报告人：Dr. Pan Ji
In this talk, I'll present how to formulate convex problems for 3D reconstruction and subspace clustering.
In the first part, we'll revisit the principle of “maximizing rigidity” in structure-from-motion literature, and develop a unified theory which is applicable to both rigid and non-rigid structure reconstruction in a rigidity-agnostic way. We formulate these problems as a convex semi-definite program, imposing constraints that seek to apply the principle of minimizing non-rigidity.

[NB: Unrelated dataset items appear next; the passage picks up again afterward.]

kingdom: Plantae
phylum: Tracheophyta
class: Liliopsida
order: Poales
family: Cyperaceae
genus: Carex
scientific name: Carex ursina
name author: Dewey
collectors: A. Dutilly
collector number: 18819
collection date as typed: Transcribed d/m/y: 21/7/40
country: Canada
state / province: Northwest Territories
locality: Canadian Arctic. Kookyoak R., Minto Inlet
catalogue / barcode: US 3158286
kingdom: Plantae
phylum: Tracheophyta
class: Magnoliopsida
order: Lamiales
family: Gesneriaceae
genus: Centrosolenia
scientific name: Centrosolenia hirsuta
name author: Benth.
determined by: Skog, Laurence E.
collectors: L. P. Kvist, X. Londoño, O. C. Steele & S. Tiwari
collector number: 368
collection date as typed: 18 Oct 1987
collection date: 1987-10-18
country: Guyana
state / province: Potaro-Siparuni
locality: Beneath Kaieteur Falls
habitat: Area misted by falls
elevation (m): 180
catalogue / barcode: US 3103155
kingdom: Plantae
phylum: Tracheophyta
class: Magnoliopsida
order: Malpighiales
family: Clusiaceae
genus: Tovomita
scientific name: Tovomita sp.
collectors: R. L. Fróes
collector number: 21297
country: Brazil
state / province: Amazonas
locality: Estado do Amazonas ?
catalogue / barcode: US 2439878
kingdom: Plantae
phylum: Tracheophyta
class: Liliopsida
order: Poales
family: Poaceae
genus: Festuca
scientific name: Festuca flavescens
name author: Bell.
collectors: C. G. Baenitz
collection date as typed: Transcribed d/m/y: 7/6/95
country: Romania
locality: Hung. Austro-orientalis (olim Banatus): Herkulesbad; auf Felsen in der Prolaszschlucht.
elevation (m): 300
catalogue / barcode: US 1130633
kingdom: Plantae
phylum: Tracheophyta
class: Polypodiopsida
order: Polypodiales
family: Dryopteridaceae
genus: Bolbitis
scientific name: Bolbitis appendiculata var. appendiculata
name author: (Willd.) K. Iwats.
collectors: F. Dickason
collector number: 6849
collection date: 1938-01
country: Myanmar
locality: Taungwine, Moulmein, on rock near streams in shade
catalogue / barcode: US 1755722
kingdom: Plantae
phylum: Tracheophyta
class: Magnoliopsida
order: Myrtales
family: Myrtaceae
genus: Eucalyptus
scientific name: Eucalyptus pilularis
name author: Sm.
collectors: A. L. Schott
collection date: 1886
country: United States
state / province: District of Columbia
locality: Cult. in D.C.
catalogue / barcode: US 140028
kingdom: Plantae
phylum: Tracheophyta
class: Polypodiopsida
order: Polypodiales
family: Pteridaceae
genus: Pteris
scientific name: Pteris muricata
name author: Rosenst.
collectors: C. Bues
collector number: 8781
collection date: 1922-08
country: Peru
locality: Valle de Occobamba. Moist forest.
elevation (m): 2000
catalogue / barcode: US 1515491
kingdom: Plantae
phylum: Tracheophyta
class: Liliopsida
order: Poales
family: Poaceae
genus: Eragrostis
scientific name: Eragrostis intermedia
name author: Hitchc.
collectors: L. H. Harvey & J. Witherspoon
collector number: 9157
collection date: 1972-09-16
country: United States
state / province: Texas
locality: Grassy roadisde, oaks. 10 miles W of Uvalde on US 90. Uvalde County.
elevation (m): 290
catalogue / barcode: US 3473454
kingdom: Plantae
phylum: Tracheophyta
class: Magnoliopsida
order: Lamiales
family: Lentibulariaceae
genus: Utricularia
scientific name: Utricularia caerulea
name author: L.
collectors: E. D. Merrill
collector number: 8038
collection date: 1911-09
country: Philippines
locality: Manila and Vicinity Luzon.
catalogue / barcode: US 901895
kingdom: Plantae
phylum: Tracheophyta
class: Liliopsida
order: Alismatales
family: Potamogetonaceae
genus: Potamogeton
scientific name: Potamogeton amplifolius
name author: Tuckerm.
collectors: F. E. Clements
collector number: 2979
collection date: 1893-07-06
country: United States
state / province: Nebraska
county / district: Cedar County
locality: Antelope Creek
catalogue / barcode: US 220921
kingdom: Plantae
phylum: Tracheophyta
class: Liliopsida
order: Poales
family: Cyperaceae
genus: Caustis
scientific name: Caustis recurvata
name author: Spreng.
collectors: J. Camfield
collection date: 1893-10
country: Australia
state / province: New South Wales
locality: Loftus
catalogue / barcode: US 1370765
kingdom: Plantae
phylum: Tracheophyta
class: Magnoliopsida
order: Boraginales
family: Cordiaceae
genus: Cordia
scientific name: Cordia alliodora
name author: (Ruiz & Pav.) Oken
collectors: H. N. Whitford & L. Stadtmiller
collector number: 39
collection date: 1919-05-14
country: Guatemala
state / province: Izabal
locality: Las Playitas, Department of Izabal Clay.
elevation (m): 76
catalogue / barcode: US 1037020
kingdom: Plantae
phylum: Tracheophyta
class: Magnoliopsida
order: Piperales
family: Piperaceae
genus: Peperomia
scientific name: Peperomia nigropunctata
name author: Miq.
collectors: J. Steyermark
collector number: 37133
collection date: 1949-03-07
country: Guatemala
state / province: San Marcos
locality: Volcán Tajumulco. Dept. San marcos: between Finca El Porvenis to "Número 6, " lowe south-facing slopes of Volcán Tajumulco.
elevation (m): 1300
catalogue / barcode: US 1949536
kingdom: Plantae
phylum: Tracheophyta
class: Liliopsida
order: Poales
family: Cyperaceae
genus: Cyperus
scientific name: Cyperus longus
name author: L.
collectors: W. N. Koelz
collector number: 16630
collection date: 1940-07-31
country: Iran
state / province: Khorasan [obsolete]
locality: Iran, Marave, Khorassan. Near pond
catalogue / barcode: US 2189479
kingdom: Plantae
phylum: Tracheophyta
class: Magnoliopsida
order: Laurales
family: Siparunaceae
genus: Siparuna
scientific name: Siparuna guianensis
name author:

In the second part, I’ll first introduce an important property of subspace clustering, namely subspace self-expressiveness, and discuss how to formulate it as a convex optimization problem. I’ll then talk about how we can approach this problem with deep neural networks in the era of deep learning. Finally, I’ll show how we leverage the subspace constraints to regularize other geometric problems, such as optical flow estimation.
Dr. Pan Ji is currently a researcher at NEC Labs America. Before moving to the U.S. in Feb. 2018, he worked as an ARC Senior Research Associate (Post-Doc) with Pro. Ian Reid at the University of Adelaide since Jul. 2016. Prior to that, he was a PhD student of the Australian National University from Jan. 2013 to Jul. 2016, supervised by Pro. Hongdong Li and Dr. Mathieu Salzmann. His research interests lie in computer vision (especially 3D vision) and unsupervised learning (e.g., clustering). He received the Best Student Paper Award at the International Conference on Image Processing (ICIP) 2014, Paris. From Sep. 2011 to Oct. 2012, Pan was a research assistant in the 3DTV Laboratory of Zhejiang University, China. He received his Bachelor's Degree of Engineering with Chu Kochen Honors from Zhejiang University in Jun. 2011.